Pieter | Johannesburg | 07/27/2009
(4 out of 5 stars)

"There are two distinct styles on Nico's 1967 debut album. The first resembles a form of folkie chamber music and the second an unplugged type of Velvets art-rock. John Cale, Lou Reed and Sterling Morrison play on the album and wrote or co-wrote many of the songs. Their intriguing instrumental textures imbue Nico's morbid vocals with deeper dimensions. An air of melancholy permeates both song styles whilst the second type has an added undertone of unease.

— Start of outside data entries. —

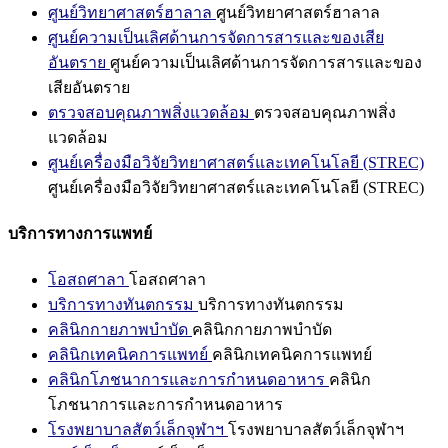
ศูนย์วิทยาศาสตร์ฮาลาล
ศูนย์วิทยาศาสตร์ฮาลาล
ศูนย์ความเป็นเลิศด้านการจัดการสารและของเสีย
อันตราย
ศูนย์ความเป็นเลิศด้านการจัดการสารและของ
เสียอันตราย
ตรวจสอบคุณภาพสิ่งแวดล้อม
ตรวจสอบคุณภาพสิ่ง
แวดล้อม
ศูนย์เครื่องมือวิจัยวิทยาศาสตร์และเทคโนโลยี (STREC)
ศูนย์เครื่องมือวิจัยวิทยาศาสตร์และเทคโนโลยี (STREC)
บริการทางการแพทย์
โอสถศาลา
โอสถศาลา
บริการทางทันตกรรม
บริการทางทันตกรรม
คลินิกกายภาพบำบัด
คลินิกกายภาพบำบัด
คลินิกเทคนิคการแพทย์
คลินิกเทคนิคการแพทย์
คลินิกโภชนาการและการกำหนดอาหาร
คลินิก
โภชนาการและการกำหนดอาหาร
โรงพยาบาลสัตว์เล็กจุฬาฯ
โรงพยาบาลสัตว์เล็กจุฬาฯ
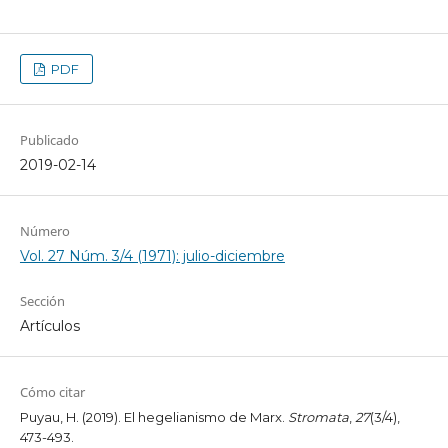
PDF
Publicado
2019-02-14
Número
Vol. 27 Núm. 3/4 (1971): julio-diciembre
Sección
Artículos
Cómo citar
Puyau, H. (2019). El hegelianismo de Marx.
Stromata
,
27
(3/4),
473-493.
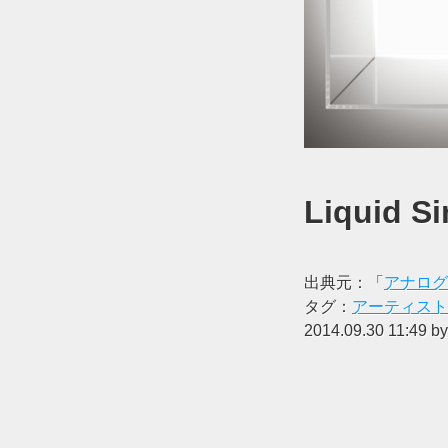
Liquid Si
出典元：「
アナログ
タグ：
アーティスト
2014.09.30 11:49 b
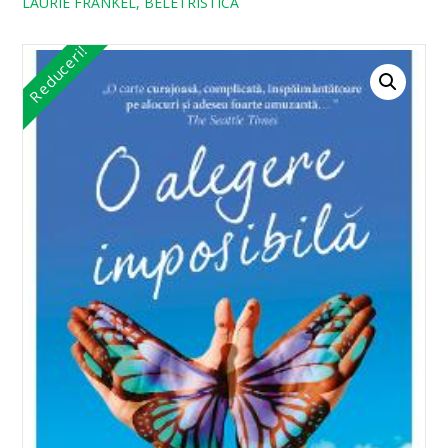
LAURIE FRANKEL, BELETRISTICA
Reduceri!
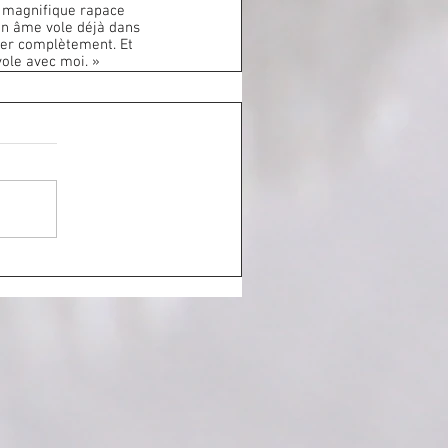
on âme vole déjà dans 
gner complètement. Et 
vole avec moi. »    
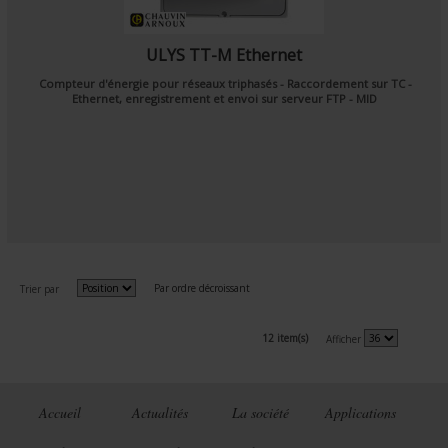
ULYS TT-M Ethernet
Compteur d'énergie pour réseaux triphasés - Raccordement sur TC -
Ethernet, enregistrement et envoi sur serveur FTP - MID
Par ordre décroissant
Trier par
12 item(s)
Afficher
Accueil
Actualités
La société
Applications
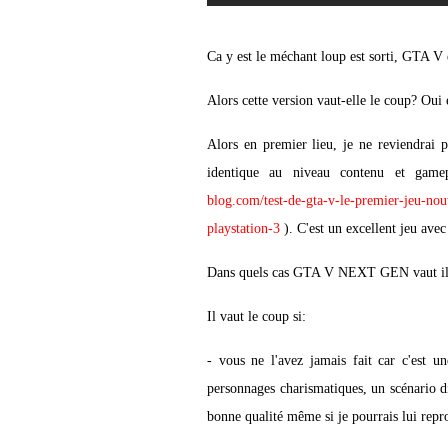
Ca y est le méchant loup est sorti, GTA V
Alors cette version vaut-elle le coup? Oui e
Alors en premier lieu, je ne reviendrai p
identique au niveau contenu et gam
blog.com/test-de-gta-v-le-premier-je
playstation-3
). C'est un excellent jeu avec
Dans quels cas GTA V NEXT GEN vaut il
Il vaut le coup si:
- vous ne l'avez jamais fait car c'est u
personnages charismatiques, un scénario d
bonne qualité même si je pourrais lui repr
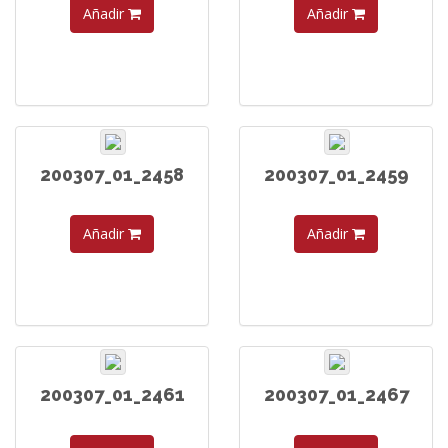
Añadir
Añadir
200307_01_2458
200307_01_2459
Añadir
Añadir
200307_01_2461
200307_01_2467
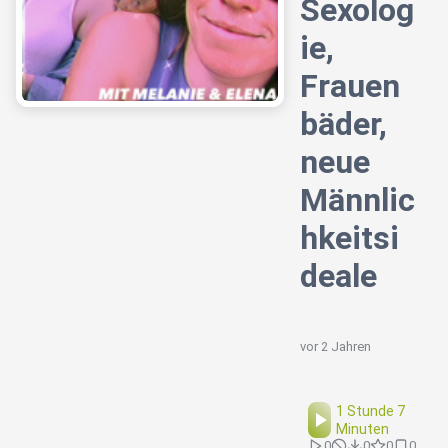
Sexolog
ie,
Frauen
bäder,
neue
Männlic
hkeitsi
deale
vor 2 Jahren
1 Stunde 7
Minuten
0
0
0
0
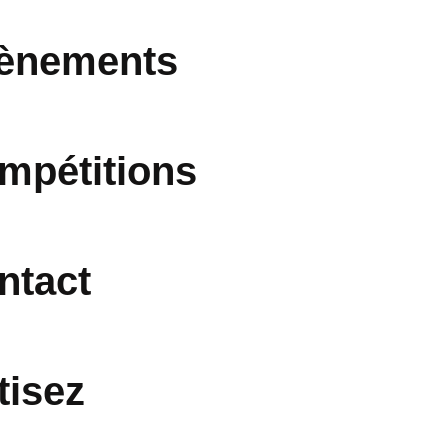
ènements
mpétitions
ntact
tisez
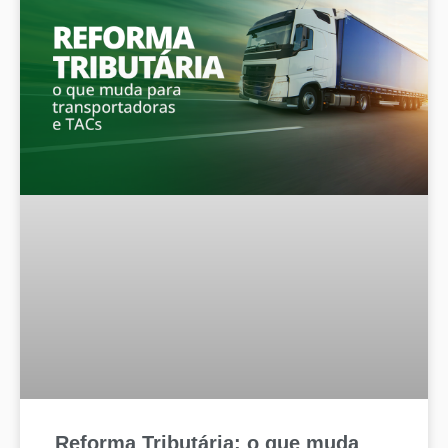
Reforma Tributária: o que muda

Tracks like The Fairest of the Seasons with its gentle orchestral backing, Cale & Reed's haunting Little Sister and Reed & Morrison's Chelsea Girls with their delicate arrangements have the folkie feel of some of Marianne Faithfull's 1960s work and also bring to mind the orchestral folk of Nick Drake, no doubt because John Cale worked with both and Drake also used cello and flute. Tim Hardin's moving Eulogy to Lenny Bruce belongs here as too.



John Cale's Winter Song falls somewhere between the two styles whilst the complex arrangement of Lou Reed's Wrap Your Troubles In Dreams reflects the song's striking, often disturbing imagery. The most experimental track, It Was A Pleasure Then - co-written by Nico - is perhaps closest to the early Velvet Underground in its feedback squalls, dissonance and edgy sound effects.



The appeal of Chelsea Girls is difficult to define, especially for fans of the VU and the later solo work of Cale & Reed. The thematic matrix and the acoustic backing - including piano, strings & guitar - accentuate the mournful magic of Nico's German accent and aloof delivery. Two very different but interesting albums are The End and Drama of Exile. I highly recommend the biography by James Young, Nico, Songs They Never Play on the Radio.